Once you’ve achieved an internal temperature of around 135F on your tri-tips, pull them off the grill, transfer them to a carving board, and cover them with aluminum foil. You’ll want to let them rest for 15-20 minutes, which is about the amount of time it will take to grill the corn and the bread.
Begin with the corn, and grill it naked over high heat. At this point, you’ll want to turn on another burner on your gas grill or stoke your coals a bit to get the temperature back up. I’m convinced that this is the best way to grill corn. You’ll want to grill it for about 12 minutes, rotating it every so often to ensure even cooking. Once the kernals start to pop and turn brown, and the corn turns a deep yellow color, it’s ready to come off the grill. Transfer it to a plate and wrap tightly with aluminum foil to allow it to finish cooking in its own steam.

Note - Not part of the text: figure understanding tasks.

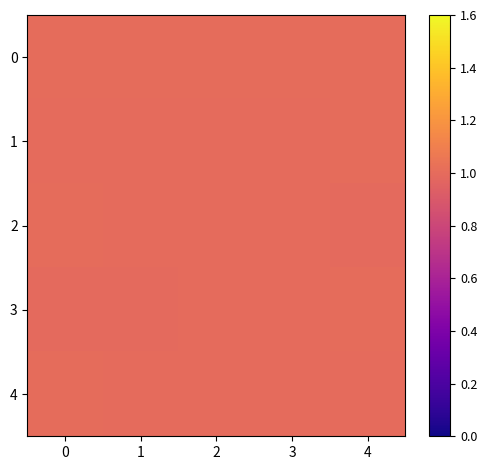

What is the greatest value displayed?

1.0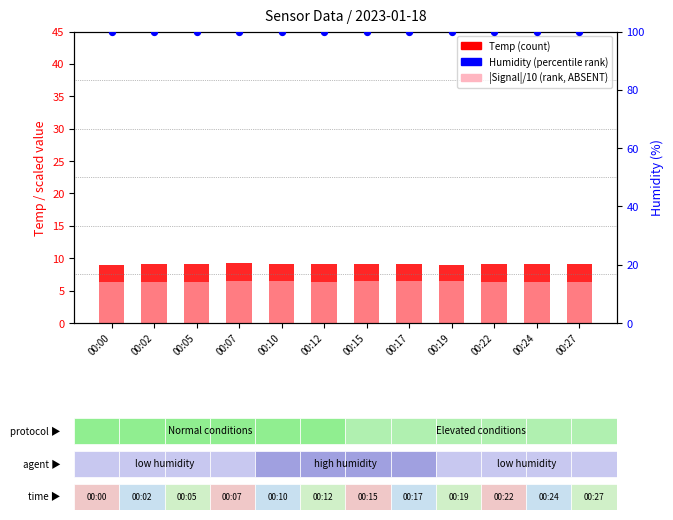

Which series has the largest total across all categories?

Humidity (percentile rank)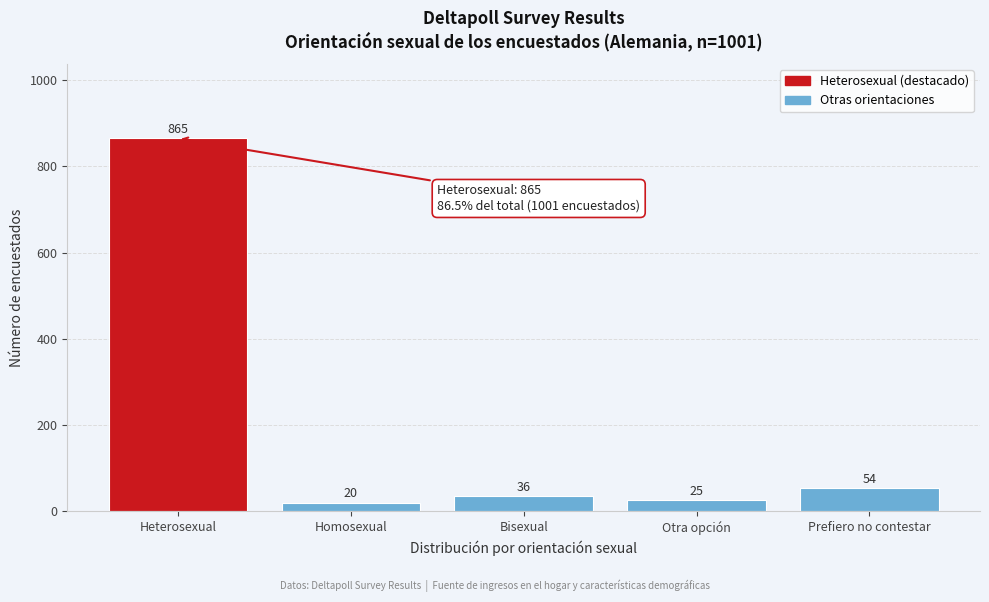

Reading left to right, transcribe all the data shown in this chart.

865	20	36	25	54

Once you’ve got the corn wrapped up, it’s time to toast the bread. This is arguably the most difficult part of this whole process because the oil in the bread is going to want to start fire and burn everything to a crisp when it drips off the bread through the grill grates. To offset this problem, here’s what I do: First, lay the bread face up on the hot grill to allow the oil to sink into the bread a bit. Leave it there, covered, for 1 minute. Then, flip it over and watch it like a hawk. If it tries to burn, move it to the cool side of the grill. Move it back once any flare-ups are out. Continue this process for another 3-5 minutes until it’s golden brown. Once inside, cut a clove of fresh garlic in half and rub the cut side all over the warm bread.
Lastly, drizzle 1/4 cup olive oil over the arugula, add the juice of 1 lemon, season with salt and pepper, add the grated Parmesan cheese (to taste) and toss.
And there you have it. Let me know how it turns out for you. It was pretty damn good for me and the family last night.